I remember hearing Seth Godin say on a podcast that he thinks everyone should start a blog and write on it every day. In 2017 he wrote his 7,000th post, which he said added up to 37 full-length books. When asked for advice on becoming a better designer, he said to write every day.
Last year I got on a kick of reading Annie Dillard. I enjoyed her style. She would take her observations and weave them in throughout her essays. This is a section I grabbed Total Eclipse that shows her using a tiny detail of her day to make a deeper point.
I lay in bed and looked at the painting on the hotel room wall. It was a print of a detailed and lifelike painting of a smiling clown’s head, made out of vegetables. It was a painting of the sort which you do not intend to look at, and which, alas, you never forget. Some tasteless fate presses it upon you; it becomes part of the complex interior junk you carry with you wherever you go.
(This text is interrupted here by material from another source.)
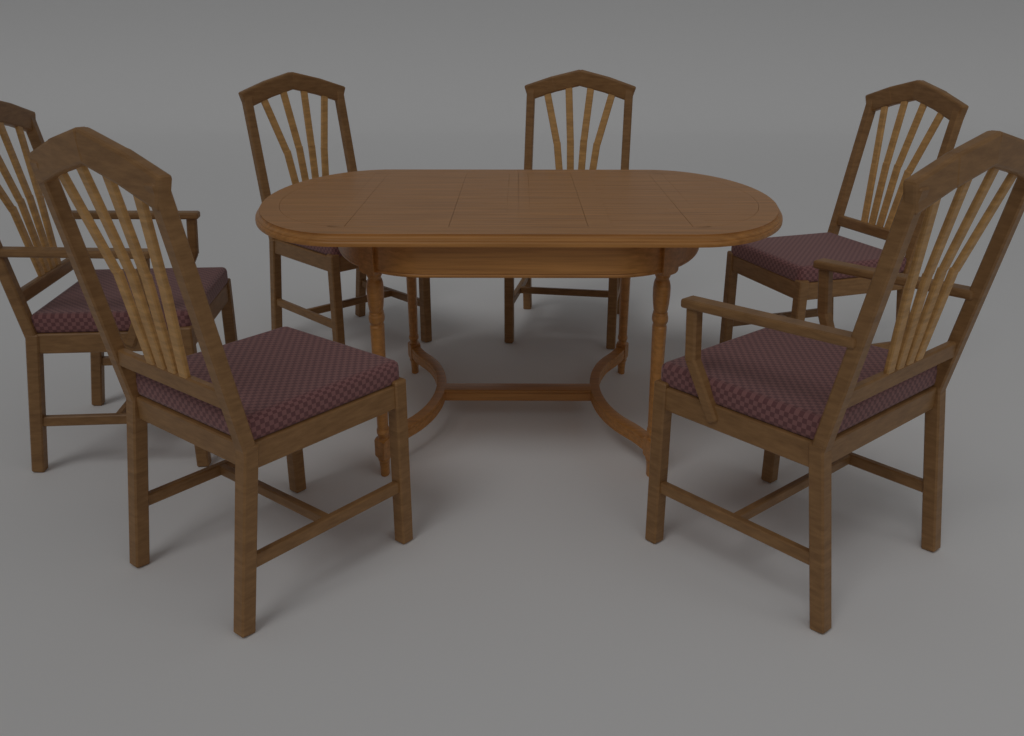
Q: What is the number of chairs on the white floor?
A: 6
A couple of years ago I picked up a habit called the Morning Pages. The goal of the practice is to write three pages of an uninterrupted stream of consciousness as a way to help cultivate creativity. The ideas is that we can use it to silence the inner critic and give space to ourselves to deal with life.
This practice has helped me become an observer to my own life when I’ve been dealing depression. Rather than identifying with the experience, I became someone taking note of what was happening and making time to process it. The more I did this, the more I was able to better handle my struggles.
Writing every every day changes your perspective. It makes you into an observer of the details of life and a commentator on what you see and experience. I think this is why Godin says writing makes you a better a designer. I think it’s why Dillard could paint pictures with her essays. And I think it’s why it can help deal with the challenges of life even it’s something private you never share.